Goal of the exercise. Write out the lines below exactly, without the pictures.

Data.
──────

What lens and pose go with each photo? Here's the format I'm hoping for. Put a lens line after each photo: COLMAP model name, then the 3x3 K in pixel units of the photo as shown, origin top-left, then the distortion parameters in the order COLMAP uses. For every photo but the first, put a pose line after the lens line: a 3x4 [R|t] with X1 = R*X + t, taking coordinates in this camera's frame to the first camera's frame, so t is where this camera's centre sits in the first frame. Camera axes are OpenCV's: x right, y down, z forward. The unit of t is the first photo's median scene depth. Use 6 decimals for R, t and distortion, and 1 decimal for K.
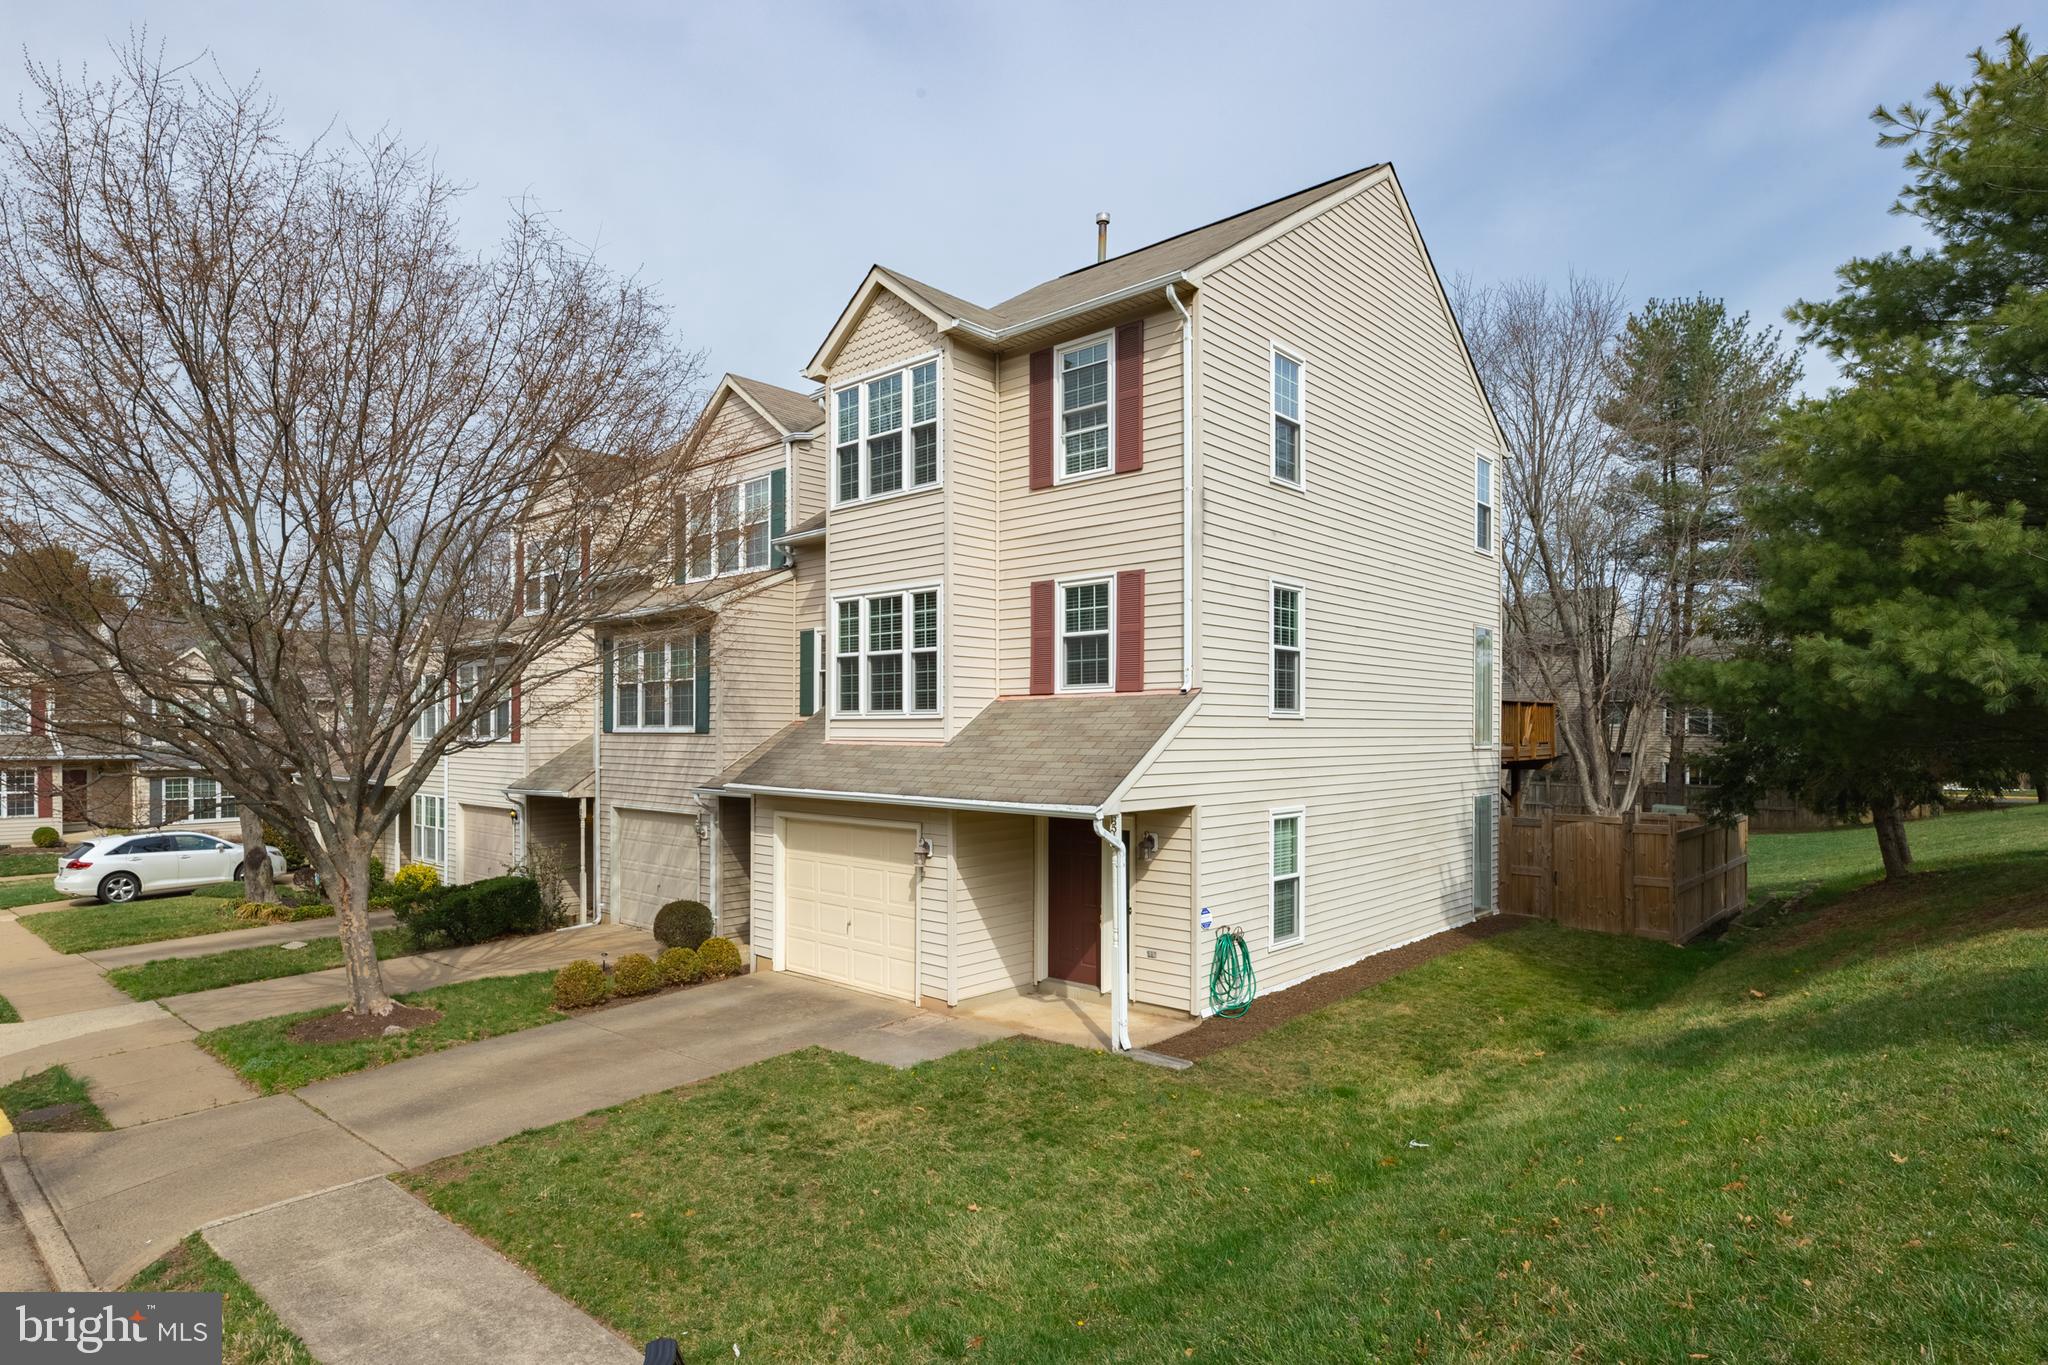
lens RADIAL K [[1082.3, 0, 944.9], [0, 1082.3, 733.4], [0, 0, 1]] dist [-0.008273, 0.000505]
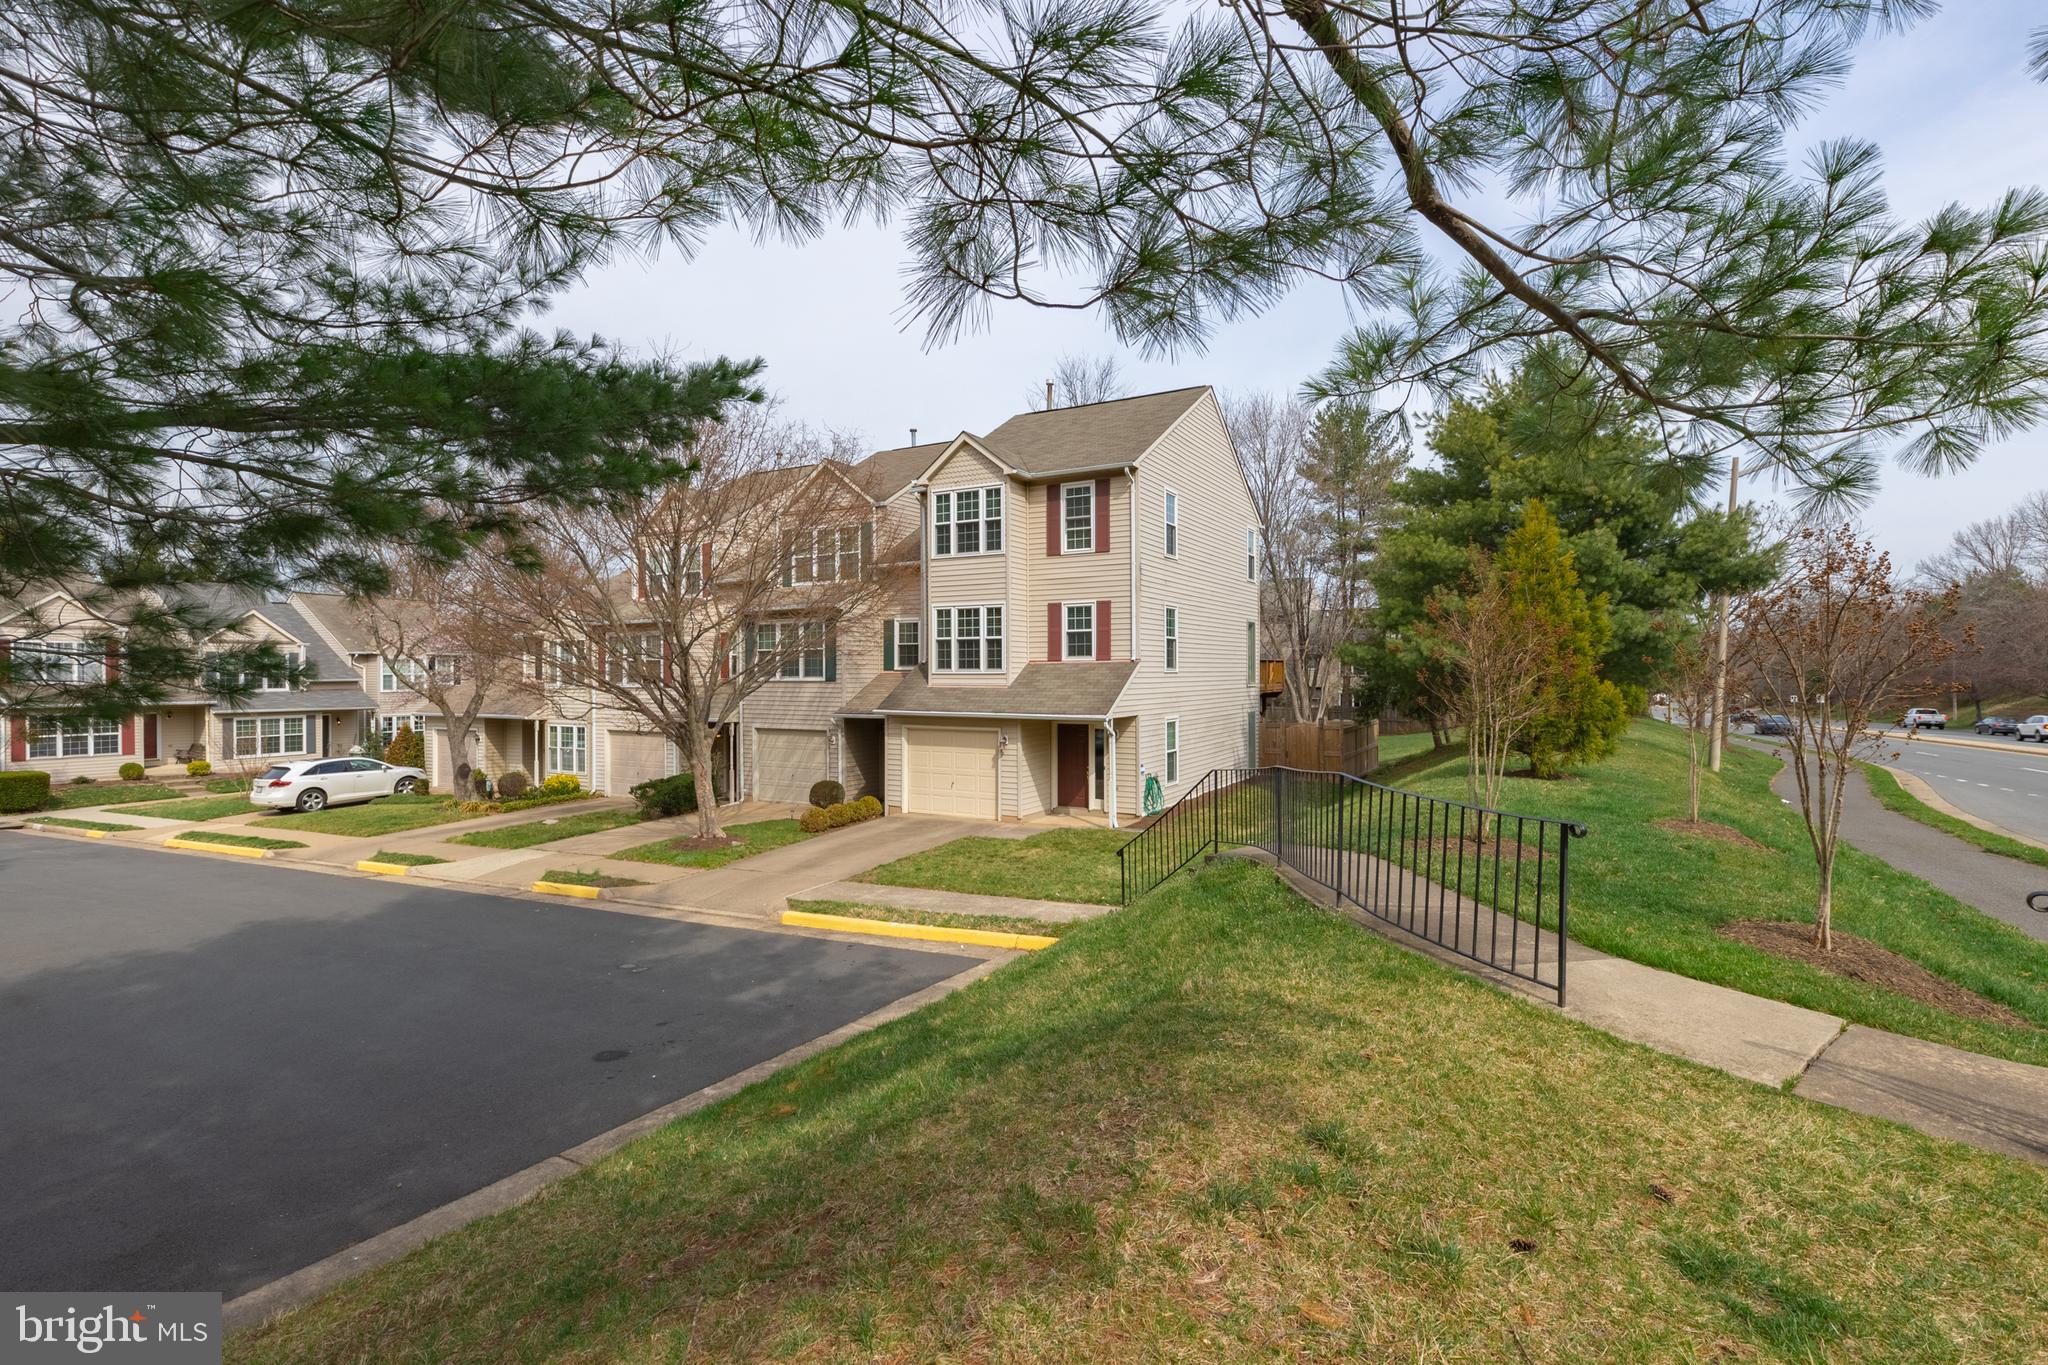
lens RADIAL K [[920.2, 0, 1025.6], [0, 920.2, 669.9], [0, 0, 1]] dist [-0.010026, -0.000521]
pose [[0.967077, -0.004589, 0.254441, -0.378049], [0.005897, 0.999973, -0.004375, -0.012751], [-0.254415, 0.005731, 0.967078, -0.583142]]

──────

Result of this exercise.
What lens and pose go with each photo? Here's the format I'm hoping for. Put a lens line after each photo: COLMAP model name, then the 3x3 K in pixel units of the photo as shown, origin top-left, then the distortion parameters in the order COLMAP uses. For every photo but the first, put a pose line after the lens line: a 3x4 [R|t] with X1 = R*X + t, taking coordinates in this camera's frame to the first camera's frame, so t is where this camera's centre sits in the first frame. Camera axes are OpenCV's: x right, y down, z forward. The unit of t is the first photo's median scene depth. Use 6 decimals for R, t and distortion, and 1 decimal for K.
lens RADIAL K [[1082.3, 0, 944.9], [0, 1082.3, 733.4], [0, 0, 1]] dist [-0.008273, 0.000505]
lens RADIAL K [[920.2, 0, 1025.6], [0, 920.2, 669.9], [0, 0, 1]] dist [-0.010026, -0.000521]
pose [[0.967077, -0.004589, 0.254441, -0.378049], [0.005897, 0.999973, -0.004375, -0.012751], [-0.254415, 0.005731, 0.967078, -0.583142]]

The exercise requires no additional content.